BFIL and KICL on Saturday disclosed to the stock exchanges that they are not parties to any family arrangement with respect to equity shares held by them in Hikal and the shares held by them “are not the subject matter of any family arrangement as alleged, or otherwise”.

The disclosure came in response to Hikal’s stock exchange disclosure on Friday which stated that co-promoters (the Hiremath family) had disclosed a 1994 family agreement, under which shares of Hikal held by KICL and BFIL were required to be transferred to the Hiremath Family. It further added that Sugandha Hiremath and Jai Hiremath have filed a suit with the Bombay High Court seeking specific performance of this arrangement.

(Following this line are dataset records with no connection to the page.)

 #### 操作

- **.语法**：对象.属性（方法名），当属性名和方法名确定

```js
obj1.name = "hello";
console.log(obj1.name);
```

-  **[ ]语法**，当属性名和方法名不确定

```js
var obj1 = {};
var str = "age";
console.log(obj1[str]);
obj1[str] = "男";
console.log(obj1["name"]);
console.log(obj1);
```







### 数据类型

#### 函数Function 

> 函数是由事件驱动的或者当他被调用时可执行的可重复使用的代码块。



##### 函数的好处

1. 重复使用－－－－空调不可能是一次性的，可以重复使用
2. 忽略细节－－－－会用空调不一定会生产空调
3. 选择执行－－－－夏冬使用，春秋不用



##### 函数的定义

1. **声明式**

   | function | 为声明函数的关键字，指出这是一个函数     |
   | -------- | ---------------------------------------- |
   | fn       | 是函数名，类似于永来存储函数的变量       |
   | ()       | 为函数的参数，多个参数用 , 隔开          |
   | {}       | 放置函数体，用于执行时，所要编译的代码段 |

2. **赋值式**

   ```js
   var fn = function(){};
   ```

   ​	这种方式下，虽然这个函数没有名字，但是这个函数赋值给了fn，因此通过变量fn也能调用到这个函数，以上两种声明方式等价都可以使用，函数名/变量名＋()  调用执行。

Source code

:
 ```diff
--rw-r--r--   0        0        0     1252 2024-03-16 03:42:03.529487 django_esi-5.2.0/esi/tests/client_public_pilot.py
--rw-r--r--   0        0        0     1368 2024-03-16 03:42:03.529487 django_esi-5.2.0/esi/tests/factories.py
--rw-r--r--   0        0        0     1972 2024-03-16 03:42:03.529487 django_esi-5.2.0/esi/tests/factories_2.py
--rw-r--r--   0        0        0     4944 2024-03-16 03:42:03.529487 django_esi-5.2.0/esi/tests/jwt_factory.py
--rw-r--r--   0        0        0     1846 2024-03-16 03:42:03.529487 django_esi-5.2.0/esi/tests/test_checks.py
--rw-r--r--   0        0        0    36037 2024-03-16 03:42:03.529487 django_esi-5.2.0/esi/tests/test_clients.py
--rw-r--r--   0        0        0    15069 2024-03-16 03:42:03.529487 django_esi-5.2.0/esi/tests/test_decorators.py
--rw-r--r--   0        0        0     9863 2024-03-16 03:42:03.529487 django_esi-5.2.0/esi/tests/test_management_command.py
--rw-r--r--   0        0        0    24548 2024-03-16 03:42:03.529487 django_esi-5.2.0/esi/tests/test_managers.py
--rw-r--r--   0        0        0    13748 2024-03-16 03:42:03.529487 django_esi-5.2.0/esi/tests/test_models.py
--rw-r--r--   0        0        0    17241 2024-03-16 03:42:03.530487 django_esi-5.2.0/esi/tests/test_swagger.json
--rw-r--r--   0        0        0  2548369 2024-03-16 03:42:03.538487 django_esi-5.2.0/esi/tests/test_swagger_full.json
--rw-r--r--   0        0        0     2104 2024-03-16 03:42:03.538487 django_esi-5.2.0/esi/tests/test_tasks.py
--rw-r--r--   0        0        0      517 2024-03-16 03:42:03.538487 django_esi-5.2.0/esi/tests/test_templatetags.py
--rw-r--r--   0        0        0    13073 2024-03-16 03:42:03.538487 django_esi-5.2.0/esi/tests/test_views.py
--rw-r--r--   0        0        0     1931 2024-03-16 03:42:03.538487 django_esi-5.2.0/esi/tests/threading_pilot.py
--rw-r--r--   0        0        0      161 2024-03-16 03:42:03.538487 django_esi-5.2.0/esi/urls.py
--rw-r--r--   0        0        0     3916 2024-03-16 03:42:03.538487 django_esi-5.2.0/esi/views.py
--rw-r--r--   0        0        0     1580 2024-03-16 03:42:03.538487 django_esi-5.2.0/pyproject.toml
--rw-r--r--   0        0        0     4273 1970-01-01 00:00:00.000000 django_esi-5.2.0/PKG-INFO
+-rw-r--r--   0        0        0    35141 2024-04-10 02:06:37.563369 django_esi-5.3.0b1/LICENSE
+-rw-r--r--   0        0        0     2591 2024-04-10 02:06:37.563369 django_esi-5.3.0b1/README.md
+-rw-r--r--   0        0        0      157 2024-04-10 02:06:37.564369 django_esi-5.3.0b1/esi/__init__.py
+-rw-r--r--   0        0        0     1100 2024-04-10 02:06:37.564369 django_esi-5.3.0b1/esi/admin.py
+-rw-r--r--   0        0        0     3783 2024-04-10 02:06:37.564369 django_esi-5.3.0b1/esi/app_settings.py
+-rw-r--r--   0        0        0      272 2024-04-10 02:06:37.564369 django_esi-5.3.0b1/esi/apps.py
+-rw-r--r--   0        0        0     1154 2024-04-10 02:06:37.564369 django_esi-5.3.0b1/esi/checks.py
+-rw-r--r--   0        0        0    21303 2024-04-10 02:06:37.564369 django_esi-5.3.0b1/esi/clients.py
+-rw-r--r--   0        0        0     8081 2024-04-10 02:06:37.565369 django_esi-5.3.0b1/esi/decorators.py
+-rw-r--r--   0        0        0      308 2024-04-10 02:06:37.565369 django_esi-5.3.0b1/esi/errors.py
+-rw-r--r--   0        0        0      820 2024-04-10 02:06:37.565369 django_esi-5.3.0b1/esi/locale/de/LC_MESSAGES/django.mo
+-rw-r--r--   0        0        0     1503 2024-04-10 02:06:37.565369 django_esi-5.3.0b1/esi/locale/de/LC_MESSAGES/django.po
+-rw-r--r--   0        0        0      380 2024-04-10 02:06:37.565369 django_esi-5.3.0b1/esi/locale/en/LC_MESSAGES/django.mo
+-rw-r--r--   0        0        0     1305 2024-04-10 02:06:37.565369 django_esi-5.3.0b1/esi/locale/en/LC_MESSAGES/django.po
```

In response, BFIL and KICL said that the written statement filed by Baba Kalyani with the Bombay High Court has denied the existence of the so-called family agreement and the matter is sub-judice.

Under the amended SEBI LODR Regulations, all the shareholders and promoters have to disclose any such agreement to the stock exchanges.

Hikal’s shareholding structure

Hikal’s shareholding is divided into three main blocks, with the Hiremath family owning 34.84 per cent, the Baba Kalyani group holding 34 per cent and the public shareholders having the remaining.

BFIL and KICL had contested their inclusion as parties in the suit stating that they are separate distinct legal entities and were not parties to any such alleged ‘family arrangement’.

According to these companies, any such move will have the effect of depriving public shareholders (of these respective companies) of the property owned by the listed entities. They have also contended that the shareholders of these two listed companies have traded for over a decade on the basis of their assets and any act that adversely affects such shareholders would be a gross injustice to them.

As per the June quarter shareholding pattern, BFIL has over 20,000 retail shareholders and KICL has about 16,000 retail shareholders.

Earlier, a proxy advisory InGovern said the ongoing dispute has put Hikal into an uncertain future with respect to its growth plans as management bandwidth could be severely constrained and distracted given that the managing director of the company is a member of one of the warring promoter groups.